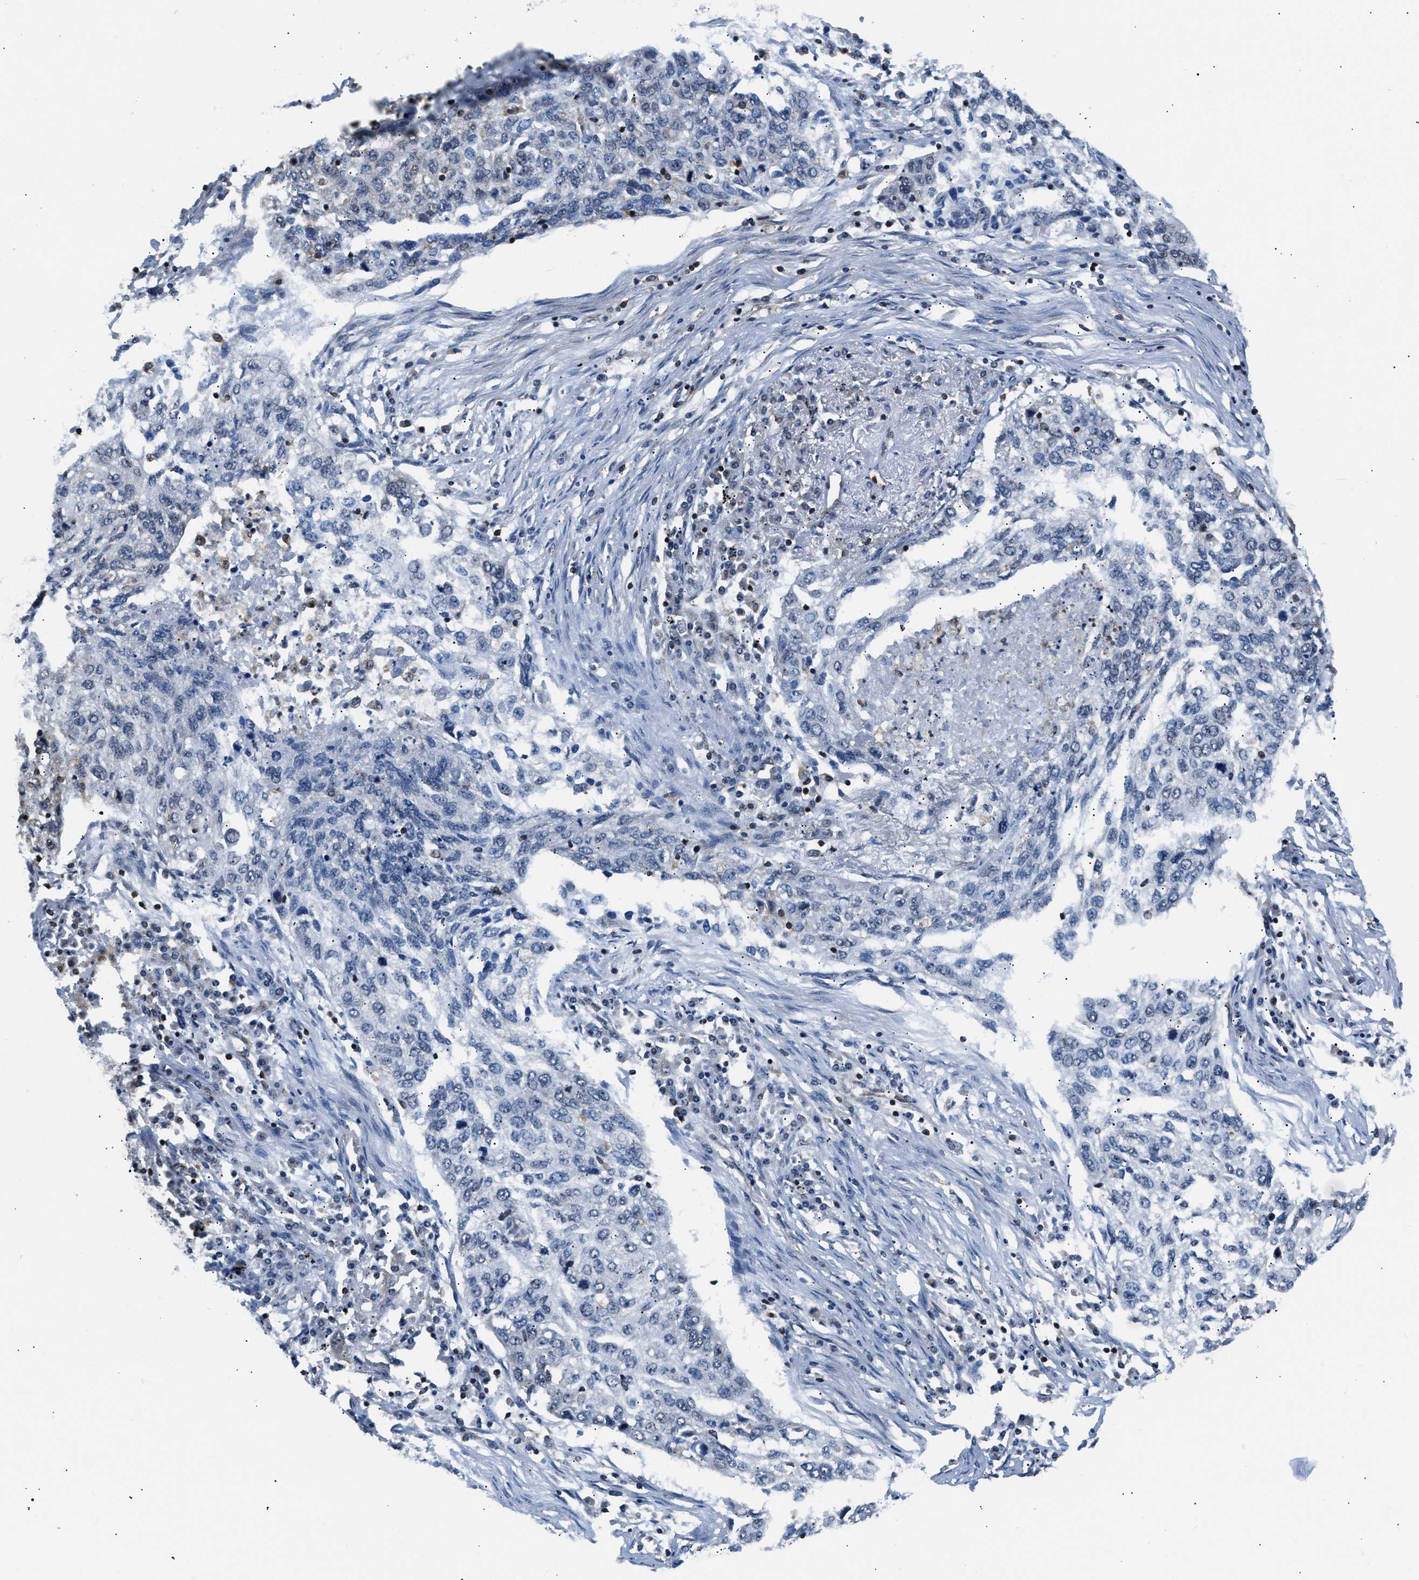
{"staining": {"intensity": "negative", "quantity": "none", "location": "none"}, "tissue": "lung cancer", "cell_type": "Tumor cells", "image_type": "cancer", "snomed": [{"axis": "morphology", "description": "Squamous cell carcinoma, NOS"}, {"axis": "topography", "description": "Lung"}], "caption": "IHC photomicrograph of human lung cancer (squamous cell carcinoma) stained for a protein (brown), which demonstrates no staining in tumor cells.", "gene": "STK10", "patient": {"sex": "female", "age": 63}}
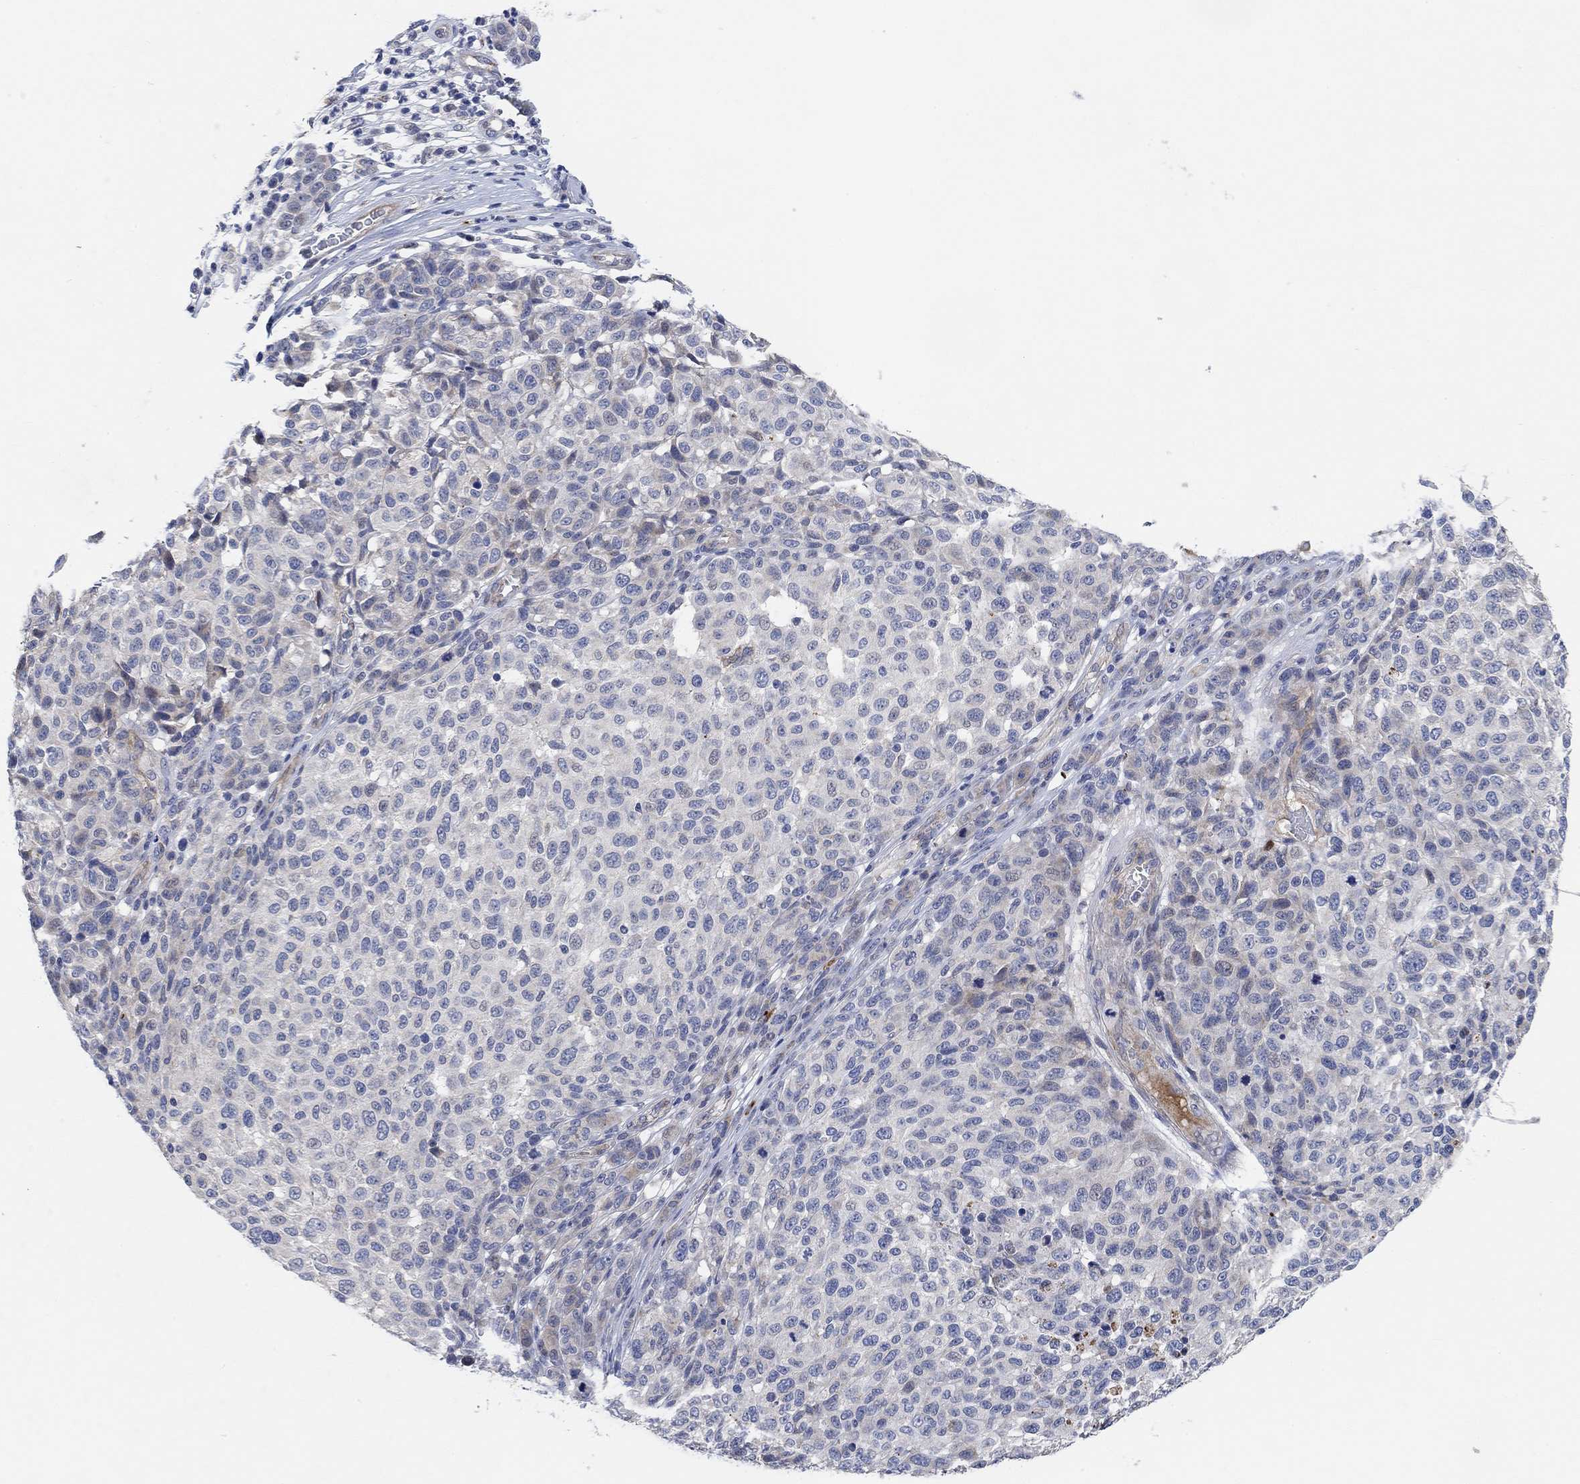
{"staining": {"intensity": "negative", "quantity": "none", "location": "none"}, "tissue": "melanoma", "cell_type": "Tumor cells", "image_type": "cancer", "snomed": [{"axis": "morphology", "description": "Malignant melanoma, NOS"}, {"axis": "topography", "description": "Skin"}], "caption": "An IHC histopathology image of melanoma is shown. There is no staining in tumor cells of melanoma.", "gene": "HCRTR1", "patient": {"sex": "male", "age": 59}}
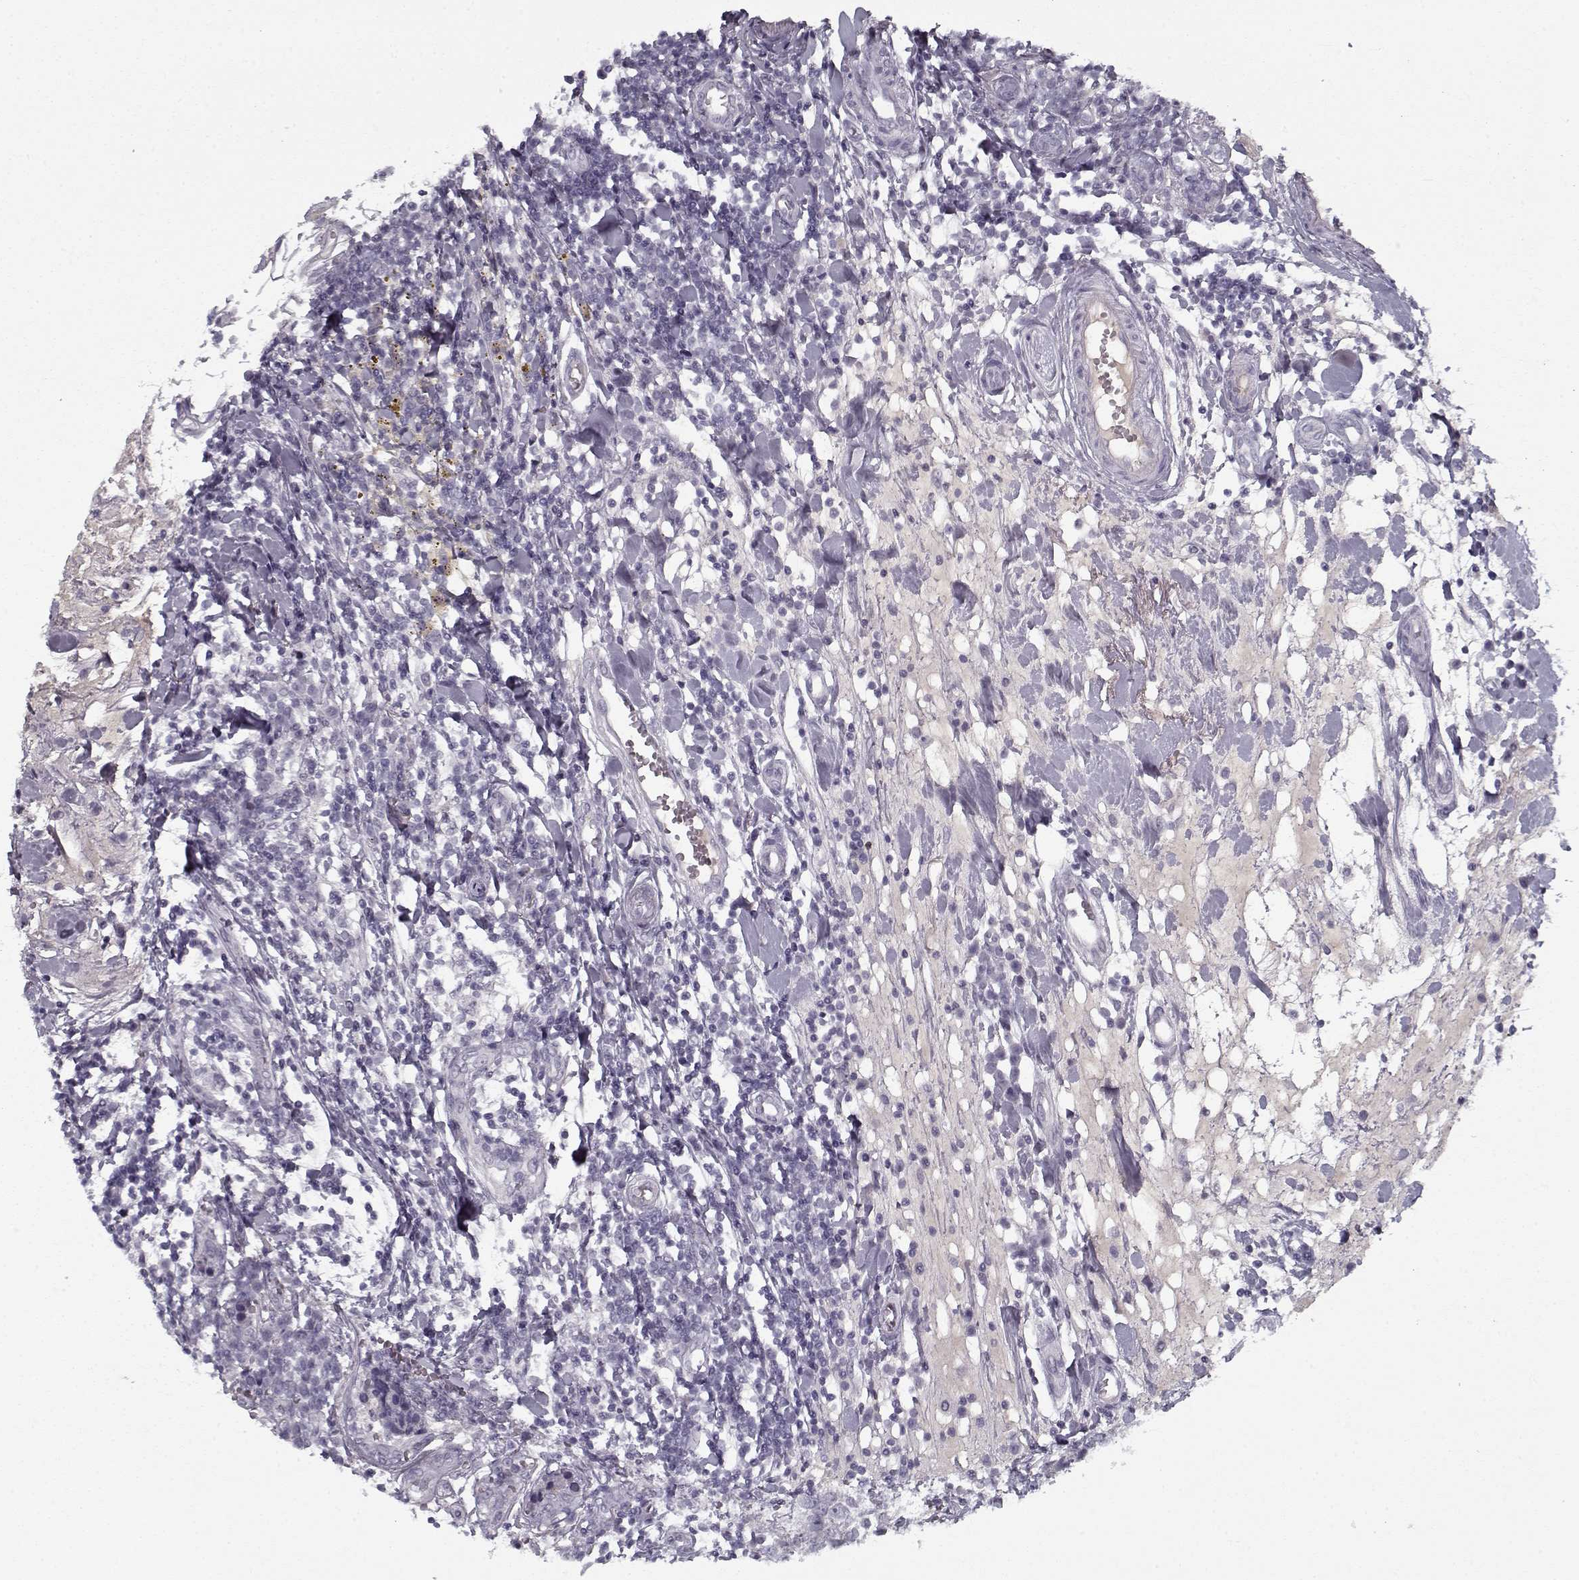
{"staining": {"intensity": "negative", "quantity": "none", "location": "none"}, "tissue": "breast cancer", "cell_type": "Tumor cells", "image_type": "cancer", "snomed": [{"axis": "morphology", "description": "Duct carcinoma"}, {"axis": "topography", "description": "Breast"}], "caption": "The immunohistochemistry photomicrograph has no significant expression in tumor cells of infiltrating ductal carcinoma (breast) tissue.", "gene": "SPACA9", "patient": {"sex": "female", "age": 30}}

## Exercise objective
Retype exactly. Include each line from the start of the material through the line holding "IHC histopathology image", and leave the pictures out.

## Exercise response
{"staining": {"intensity": "negative", "quantity": "none", "location": "none"}, "tissue": "lung cancer", "cell_type": "Tumor cells", "image_type": "cancer", "snomed": [{"axis": "morphology", "description": "Squamous cell carcinoma, NOS"}, {"axis": "topography", "description": "Lung"}], "caption": "IHC photomicrograph of human lung cancer (squamous cell carcinoma) stained for a protein (brown), which demonstrates no staining in tumor cells.", "gene": "STK10", "patient": {"sex": "female", "age": 63}}
{"staining": {"intensity": "negative", "quantity": "none", "location": "none"}, "tissue": "melanoma", "cell_type": "Tumor cells", "image_type": "cancer", "snomed": [{"axis": "morphology", "description": "Malignant melanoma, NOS"}, {"axis": "topography", "description": "Skin"}], "caption": "An IHC histopathology image of melanoma is shown. There is no staining in tumor cells of melanoma.", "gene": "HCRTR1", "patient": {"sex": "male", "age": 59}}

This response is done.